In the bigger picture, social media is a finicky industry, and a lot of companies want a piece of it (Google+ for instance), so you have to wonder about Facebook’s staying power. Remember when MySpace was king? There are also questions about Facebook’s ad rates, reports that the company doesn’t let advertisers track how their ads are doing like Google (NASDAQ:GOOG) and Yahoo (NASDAQ:YHOO), and concerns over the company’s not fully developed mobile strategy — a big concern considering most people access Facebook on their smartphones.
So, while there’s no doubt that Facebook has been a game-changing company, there’s plenty of doubt about whether it will be a game-changing investment. For that, I think the odds are much better for another company that just had its own IPO.
Funny Name, Serious Business
Splunk (NASDAQ:SPLK) just began trading April 20, four weeks before Facebook’s debut. It actually did quite well, doubling from its IPO price in its first day of trading. Still, that only helped the insiders and institutions who were able to get shares before they started trading. For everyone else, the stock traded between $33.50 and $36.64 that day.
This is a well-defined business operating in an important area of technology right now — what’s called “big data.” Corporations and their IT departments are overwhelmed by data in this digital age. This data can be extremely valuable in strategic planning and decision making, but getting a handle on it is the problem.
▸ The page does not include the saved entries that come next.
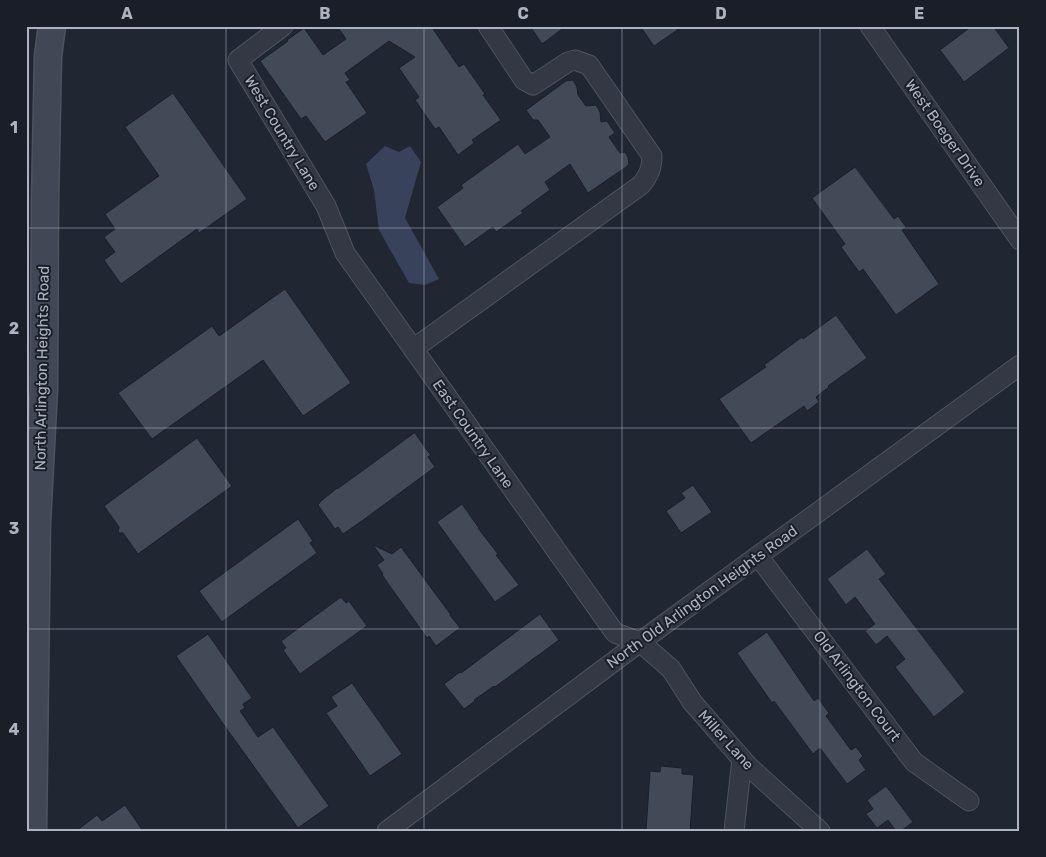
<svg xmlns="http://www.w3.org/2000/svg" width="1046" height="857" font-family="Rubik,sans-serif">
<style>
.water{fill:#38425b}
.building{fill:#424957;stroke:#1b1f2a}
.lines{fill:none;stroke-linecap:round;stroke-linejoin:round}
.minor-casing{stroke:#4e535f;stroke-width:21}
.secondary-casing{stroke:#4e535f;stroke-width:29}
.minor{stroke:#343844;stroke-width:19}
.secondary{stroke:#424756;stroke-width:26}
.grid{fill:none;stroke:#aeb3c1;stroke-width:1;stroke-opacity:0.55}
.labels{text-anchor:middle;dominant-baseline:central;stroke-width:4;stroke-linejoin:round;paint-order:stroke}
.street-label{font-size:15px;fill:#aeb3c1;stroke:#1a1e28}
.neatline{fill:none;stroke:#aeb3c1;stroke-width:2}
.grid-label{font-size:16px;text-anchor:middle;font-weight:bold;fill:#aeb3c1}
</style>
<rect width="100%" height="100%" fill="#212633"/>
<path class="water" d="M 385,146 L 399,152 L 410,146 L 421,162 L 405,218 L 439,279 L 425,285 L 409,283 L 379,230 L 374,190 L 366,164 Z"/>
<g class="building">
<path d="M 337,26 L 431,26 L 459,67 L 464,64 L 485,94 L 483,95 L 501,120 L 472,140 L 474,143 L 458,155 L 439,127 L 435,129 L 415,100 L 419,97 L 399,68 L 415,57 L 389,41 L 345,73 L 350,80 L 346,82 L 367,113 L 325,142 L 306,116 L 301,119 L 260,61 L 288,41 L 287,40 L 304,28 L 323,55 L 346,39 Z"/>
<path d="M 530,26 L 566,26 L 542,44 Z"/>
<path d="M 640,26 L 683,26 L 654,46 Z"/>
<path d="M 972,26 L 993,26 L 1009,48 L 964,82 L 940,50 Z"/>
<path d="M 573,80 L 577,87 L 578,95 L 586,106 L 596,105 L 600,112 L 601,122 L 607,121 L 615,133 L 609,137 L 620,153 L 625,152 L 628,157 L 629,165 L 588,193 L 570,164 L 545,182 L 550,190 L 521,211 L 523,213 L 496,232 L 493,227 L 465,247 L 437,207 L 463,188 L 461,185 L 518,144 L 525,154 L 550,137 L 538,120 L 533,120 L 526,110 L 566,81 Z"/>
<path d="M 173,93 L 247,199 L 199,233 L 197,229 L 121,284 L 104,260 L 115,252 L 104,237 L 115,229 L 105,214 L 159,176 L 125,127 Z"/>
<path d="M 855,167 L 894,219 L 898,216 L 906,227 L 902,230 L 939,284 L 896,315 L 863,269 L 859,272 L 841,247 L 845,244 L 812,198 Z"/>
<path d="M 285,289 L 351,383 L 303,416 L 263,360 L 152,439 L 118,393 L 212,326 L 219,336 Z"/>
<path d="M 836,315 L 867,358 L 828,386 L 829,387 L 816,397 L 819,402 L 807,411 L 804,406 L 751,443 L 719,399 L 766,367 L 764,365 L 802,337 L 803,339 Z"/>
<path d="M 414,433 L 415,433 L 429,453 L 431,455 L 428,457 L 435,467 L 366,518 L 343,534 L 338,527 L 335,529 L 318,505 L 320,502 L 337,488 L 337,489 L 358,474 Z"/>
<path d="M 197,438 L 232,486 L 138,554 L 123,533 L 118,533 L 119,527 L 104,506 Z"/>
<path d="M 693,485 L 712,512 L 681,533 L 666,511 L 685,498 L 681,493 Z"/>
<path d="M 462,504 L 479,528 L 478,528 L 498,554 L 496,555 L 519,585 L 495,602 L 437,522 Z"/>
<path d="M 298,519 L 313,541 L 310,543 L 317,553 L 222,622 L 199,591 Z"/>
<path d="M 373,545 L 392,554 L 401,547 L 451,615 L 450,615 L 460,628 L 436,646 L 429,636 L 427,638 L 382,575 L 383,574 L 377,565 L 384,560 Z"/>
<path d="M 867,549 L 886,574 L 879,579 L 965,692 L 934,717 L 895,667 L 905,659 L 887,636 L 876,645 L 865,631 L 875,624 L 855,597 L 846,605 L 827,579 Z"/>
<path d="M 341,597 L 346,603 L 349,601 L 351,604 L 367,626 L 300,674 L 283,650 L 286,648 L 281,641 Z"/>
<path d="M 540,614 L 559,640 L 495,687 L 494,686 L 474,700 L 475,701 L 464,709 L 444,684 L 460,672 L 461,673 Z"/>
<path d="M 767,632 L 814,701 L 818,698 L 829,713 L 826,716 L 851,750 L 856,747 L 863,756 L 859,760 L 866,770 L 847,784 L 820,748 L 813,754 L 774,701 L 772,703 L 737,653 Z"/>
<path d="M 208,634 L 252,698 L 243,704 L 245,708 L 240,711 L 258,737 L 273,727 L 329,806 L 298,828 L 219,718 L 176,656 Z"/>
<path d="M 352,683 L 402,754 L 370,776 L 326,713 L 337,706 L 331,697 Z"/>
<path d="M 661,766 L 682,768 L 682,774 L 694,775 L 690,831 L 646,831 L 650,771 L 660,772 Z"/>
<path d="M 886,786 L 913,822 L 901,831 L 896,831 L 888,820 L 877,828 L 866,814 L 873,809 L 867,800 Z"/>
<path d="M 125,805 L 143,831 L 76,831 L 97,815 L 102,821 Z"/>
</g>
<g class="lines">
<defs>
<g id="minor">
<path d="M 283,26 L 238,60 L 326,206 L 345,253 L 615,633 L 640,642 L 671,669 L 693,703 L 748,766 L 820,831"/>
<path d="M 870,26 L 1020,240"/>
<path d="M 413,349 L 641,185 C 649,175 652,168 652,156 L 589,65 L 575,60 L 568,62 L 533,85 L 524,80 L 488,26"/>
<path d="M 758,556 L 914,762 L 969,801"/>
<path d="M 387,831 L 640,642 L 1020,365"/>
<path d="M 734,831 L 742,759"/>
</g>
<path id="secondary" d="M 33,831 L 37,522 L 44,389 L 45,201 L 48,56 L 52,26"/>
</defs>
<use href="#minor" class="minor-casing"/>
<use href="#secondary" class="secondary-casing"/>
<use href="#minor" class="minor"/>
<use href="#secondary" class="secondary"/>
</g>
<path class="grid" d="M 226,26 L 226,831M 424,26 L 424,831M 622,26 L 622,831M 820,26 L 820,831M 26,228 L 1020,228M 26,428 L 1020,428M 26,629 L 1020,629"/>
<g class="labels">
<g class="street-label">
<text transform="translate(282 133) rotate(59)">West Country Lane</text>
<text transform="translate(945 133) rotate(55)">West Boeger Drive</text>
<text transform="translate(42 368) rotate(-89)">North Arlington Heights Road</text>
<text transform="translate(473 434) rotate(55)">East Country Lane</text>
<text transform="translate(702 597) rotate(-36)">North Old Arlington Heights Road</text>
<text transform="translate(857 686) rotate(53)">Old Arlington Court</text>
<text transform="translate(726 740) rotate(48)">Miller Lane</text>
</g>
</g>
<rect width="1046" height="857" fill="none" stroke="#1a1e28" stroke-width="55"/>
<rect x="28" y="28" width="990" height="802" class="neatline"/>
<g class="grid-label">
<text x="127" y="19">A</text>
<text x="325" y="19">B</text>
<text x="523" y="19">C</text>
<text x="721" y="19">D</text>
<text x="919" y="19">E</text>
<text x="14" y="133">1</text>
<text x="14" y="334">2</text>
<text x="14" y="534">3</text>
<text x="14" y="735">4</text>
</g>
</svg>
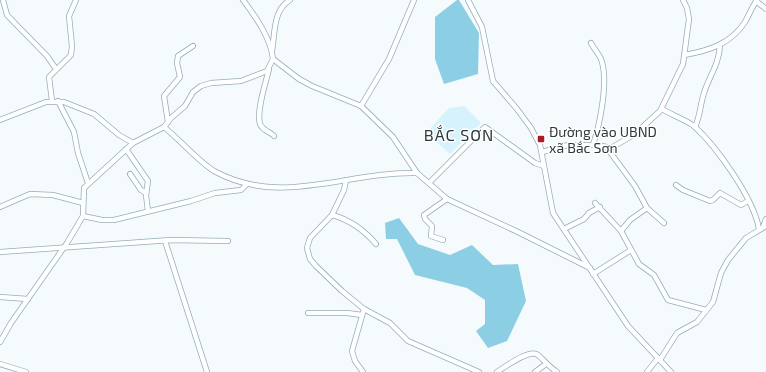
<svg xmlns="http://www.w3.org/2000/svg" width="766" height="372" font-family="'Exo 2',sans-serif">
	<rect width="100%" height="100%" fill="#f5fafc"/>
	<polygon fill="#d6f3fd" points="464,106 481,123 450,154 426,133 449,108"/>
	<g fill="#8ccfe5">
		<polygon points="457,0 459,0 479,33 478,74 444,84 435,59 435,17"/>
		<polygon points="399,218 418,244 450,255 472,245 493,265 518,264 526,301 507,341 488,348 476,331 485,324 485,300 467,288 415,275 397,239 386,239 385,223"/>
	</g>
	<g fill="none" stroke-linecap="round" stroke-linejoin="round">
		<defs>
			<g id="minor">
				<polyline points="3,0 7,15 47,56 56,69"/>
				<path d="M 243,0 C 255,16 271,38 273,59 L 299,79 L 312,86 L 361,106 L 393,137 L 417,173 L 447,199 L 518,232 L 590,268"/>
				<polyline points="468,0 482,27 493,81 517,109 531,128 540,145 553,213 628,326 671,372"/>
				<polyline points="756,1 766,9"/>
				<path d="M 591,43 C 594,49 599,54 601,59 C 609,80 600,124 593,145"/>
				<path d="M 272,51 C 275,33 273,10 290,0"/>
				<path d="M 684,55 C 708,51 731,44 745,22 C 749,15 752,7 757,0"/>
				<path d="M 269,69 C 266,82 256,111 260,124 C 263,131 271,132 274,136"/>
				<polyline points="52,101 49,77 71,55 72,46 69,16 76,0"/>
				<polyline points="58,101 74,132 78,153 88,183"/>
				<polyline points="361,106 389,59 414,0"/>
				<path d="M 662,109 C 670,114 688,121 694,126 C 717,147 754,199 759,229"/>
				<polyline points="0,120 46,102 64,102 94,114 119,135 133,143"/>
				<polyline points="168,122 164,96 180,77 177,63 178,56 193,46"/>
				<polyline points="164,127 171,118 185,106 193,92 201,86 211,83 241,81 267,71 273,59"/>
				<path d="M 695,127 C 701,114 700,103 705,90 C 711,73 719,64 720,45"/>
				<polyline points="607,148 635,186 647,208 664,223"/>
				<polyline points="126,149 148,181 146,195 148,211"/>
				<polyline points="542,152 568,145 598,145 611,148 635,134 660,111 683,64 689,19 687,8 683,0"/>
				<polyline points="130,174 141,190 146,193"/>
				<polyline points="346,180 344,190 332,215 310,238 307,248 310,259 316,266 342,291 364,309 390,323 408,341 479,372"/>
				<polyline points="429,183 485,127 535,163 544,166"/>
				<polyline points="676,185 683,190 710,201 713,200 720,193 741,205 748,201"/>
				<polyline points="595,203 621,231 639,264 654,275 668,300 706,310"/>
				<polyline points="0,207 30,194 53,195 83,203"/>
				<path d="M 332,215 C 351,220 364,230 376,244"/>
				<polyline points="83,216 102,220 114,220 191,201 215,193 241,190 247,184"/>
				<polyline points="763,227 766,219"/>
				<polyline points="564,229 584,219 589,213 600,207"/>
				<polyline points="621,231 630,220 647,208"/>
				<polyline points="443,240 431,236 432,226 425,219 424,215 447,199"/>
				<polyline points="165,241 207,372"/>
				<polyline points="0,252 171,240 228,241"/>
				<polyline points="593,274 631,250"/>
				<polyline points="0,297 28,299"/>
				<polyline points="308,313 347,313 362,315"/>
				<path d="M 0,342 L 11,323 L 67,243 L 83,216 L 84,188 L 133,143 L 164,127 C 179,139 199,162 214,171 C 282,208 346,171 417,173"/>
				<polyline points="660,360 677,333 697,322 713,302 721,273 728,260 746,238 766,226"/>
				<polyline points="0,364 26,372"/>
				<polyline points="363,372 355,361 352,351 364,309"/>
				<path d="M 497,372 C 505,367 530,348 538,355 C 545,361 549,367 557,372"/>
				<polyline points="535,372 546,364"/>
				<polyline points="647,372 658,358"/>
			</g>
		</defs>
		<use href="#minor" stroke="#94aeb7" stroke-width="6"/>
		<use href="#minor" stroke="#fff" stroke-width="4.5"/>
	</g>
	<rect fill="#ad192b" stroke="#fff" stroke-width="1.5" x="537" y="135" width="8" height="8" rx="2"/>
	<g text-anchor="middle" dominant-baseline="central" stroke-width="3" stroke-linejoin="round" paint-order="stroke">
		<g font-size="14" fill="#2e393c" stroke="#fff" text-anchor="start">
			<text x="549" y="131">Đường vào UBND<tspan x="549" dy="16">xã Bắc Sơn</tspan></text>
		</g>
		<g font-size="16" letter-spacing="1" fill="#2e393c" stroke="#fff">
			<text x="459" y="134">BẮC SƠN</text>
		</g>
	</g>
</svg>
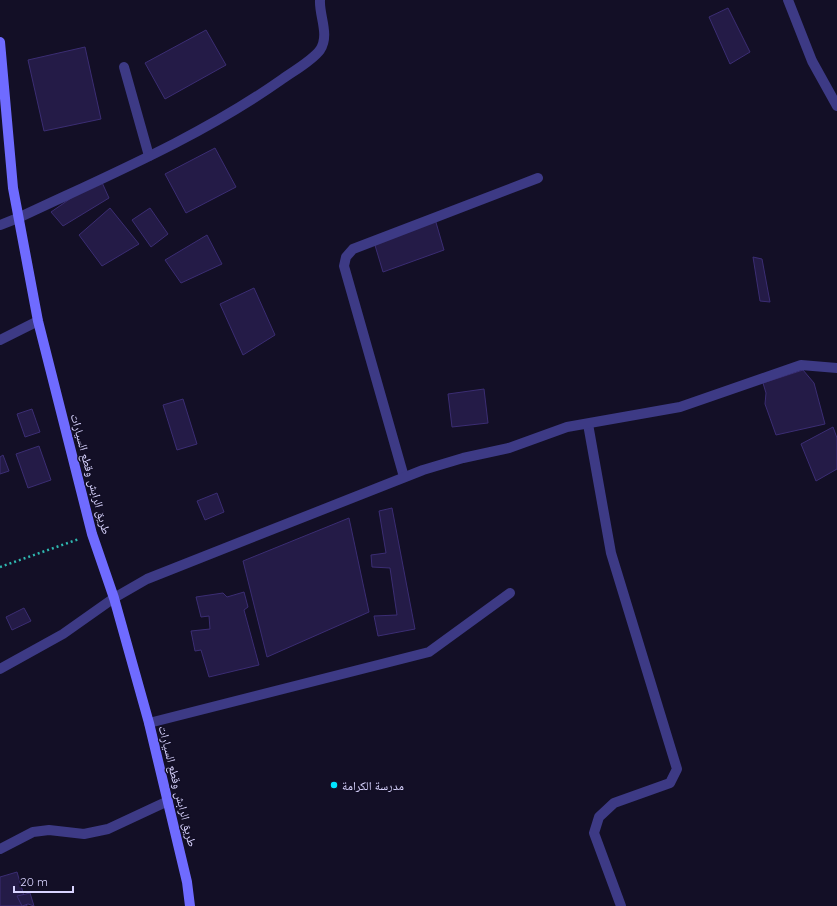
<svg xmlns="http://www.w3.org/2000/svg" width="837" height="906" font-family="Quicksand,'Noto Naskh Arabic',sans-serif">
	<style>
		.building { fill: #241b47; stroke: #3b2d73 }
		.lines { fill: none; stroke-linecap: round; stroke-linejoin: round }
		.path { stroke: #2fb8b0; stroke-width: 2.5; stroke-dasharray: 2 3; stroke-linecap: butt }
		.lane { stroke: #3d3a85; stroke-width: 10 }
		.street { stroke: #3d3a85; stroke-width: 10 }
		.secondary { stroke: #6f6bff; stroke-width: 10 }
		.poi-dot { fill: #00e5ff; stroke: #130f26; stroke-width: 1.5 }
		.labels { text-anchor: middle; dominant-baseline: central; stroke-width: 3; stroke-linejoin: round; paint-order: stroke }
		.street-label { font-size: 12px; fill: #d9d4ff; stroke: #130f26 }
		.poi-label { font-size: 12px; fill: #d9d4ff; stroke: #130f26; text-anchor: start }
	</style>
	<rect width="100%" height="100%" fill="#130f26"/>
	<g class="building">
		<polygon points="728,8 750,52 730,64 709,17"/>
		<polygon points="206,30 226,65 165,99 145,63"/>
		<polygon points="85,47 101,119 44,131 28,60"/>
		<polygon points="215,148 236,187 186,213 165,174"/>
		<polygon points="100,178 109,198 63,226 51,212"/>
		<polygon points="110,208 139,244 102,266 79,235"/>
		<polygon points="150,208 168,234 151,247 132,220"/>
		<polygon points="435,219 444,250 383,272 374,242"/>
		<polygon points="207,235 222,264 181,283 165,260"/>
		<polygon points="753,257 762,259 770,302 760,301"/>
		<polygon points="254,288 275,335 243,355 220,304"/>
		<polygon points="803,370 814,383 825,424 776,435 765,404 766,393 763,383"/>
		<polygon points="484,389 488,423 452,427 448,394"/>
		<polygon points="183,399 197,444 177,450 163,405"/>
		<polygon points="32,409 40,432 25,437 17,414"/>
		<polygon points="833,427 837,438 837,469 816,481 801,444"/>
		<polygon points="39,446 51,480 28,488 16,454"/>
		<polygon points="3,455 9,471 0,474 0,457"/>
		<polygon points="217,493 224,512 205,520 197,501"/>
		<polygon points="392,508 415,629 378,636 374,616 397,615 390,568 372,567 371,555 386,553 379,511"/>
		<polygon points="349,518 369,612 267,657 243,561"/>
		<polygon points="244,592 248,607 244,610 259,665 209,677 201,650 195,651 191,631 210,629 209,616 201,617 196,597 223,593 227,597"/>
		<polygon points="24,608 31,621 12,630 6,617"/>
		<polygon points="17,872 27,906 0,906 0,877"/>
		<polygon points="30,893 34,906 28,904 22,906 17,896"/>
	</g>
	<g class="lines">
		<polyline class="path" points="0,567 79,539"/>
		<polyline class="lane" points="0,225 18,218"/>
		<g class="street">
			<polyline points="788,0 812,61 837,106"/>
			<polyline points="124,67 149,156"/>
			<path d="M18 218C107 176 200 137 281 80 292 72 312 61 320 50 330 35 319 16 320 0"/>
			<polyline points="0,340 38,321"/>
			<polyline points="588,424 611,553 677,769 670,783 614,803 599,817 594,833 621,906"/>
			<polyline points="404,477 344,266 346,257 353,249 538,178"/>
			<polyline points="0,669 63,634 114,598 147,579 423,470 463,458 509,448 567,427 680,407 801,365 837,368"/>
			<polyline points="149,723 429,652 510,593"/>
			<polyline points="0,849 33,832 49,830 84,834 108,829 168,801"/>
		</g>
		<polyline class="secondary" points="0,42 13,188 38,321 92,534 114,598 149,723 187,882 190,906"/>
	</g>
	<circle class="poi-dot" cx="334" cy="785" r="4"/>
	<g class="labels">
		<g class="street-label">
			<text transform="translate(91 474) rotate(75)">طريق الرابش وقطع السيارات</text>
			<text transform="translate(178 786) rotate(76)">طريق الرابش وقطع السيارات</text>
		</g>
		<g class="poi-label">
			<text x="342" y="785">مدرسة الكرامة</text>
		</g>
	</g>
	<path d="M14 886v6h59v-6" fill="none" stroke="#d9d4ff" stroke-width="2"/>
	<text x="20" y="886" font-size="12" fill="#d9d4ff" stroke="#130f26" stroke-width="3" paint-order="stroke">20 m</text>
</svg>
That’s what Splunk does. The silly-sounding name comes from the word spelunking, which is exploration of caves. As the company says on its site, “Our customers told us that finding their IT problems was like ‘digging through caves with headlamps and helmets, crawling through the muck.’
Splunk makes software to collect and organize the head-spinning amounts of data so corporations can examine it and make better business decisions to increase speed, lower costs, reduce security risks and more.
If you look at the huge acceptance Spunk’s software is receiving in the marketplace, you’ll see why the stock was received so well by investors. In the company’s last fiscal year, revenue increased 245% from $35 million to $121 million. Revenue for new software licenses, which pave the way for future growth, jumped 225% from $27 million to $88 million.
You can see the bulk of revenue comes from new sources. Eventually, revenue from ongoing software maintenance and support grows as the customer base builds. In other rapidly growing software companies, such as Solar Winds (NYSE:SWI), maintenance and support sales eventually reached over 50% of new license revenues, so you can see the snowball-like opportunity that can result.
SPLK’s valuation is a bit challenging at 25x enterprise value/revenues. Still, the company is growing rapidly and operating in a market with huge potential, and sometimes you have to pay up for those stocks.
It’s not likely to be a screaming bargain anytime soon, and a good time to buy might be when the lockup expires in the fall. That’s when large shareholders and the banks that brought the company public are free to sell their shares. Stocks often dip at that time as those investors cash in what are likely to be big profits from the initial $17 price.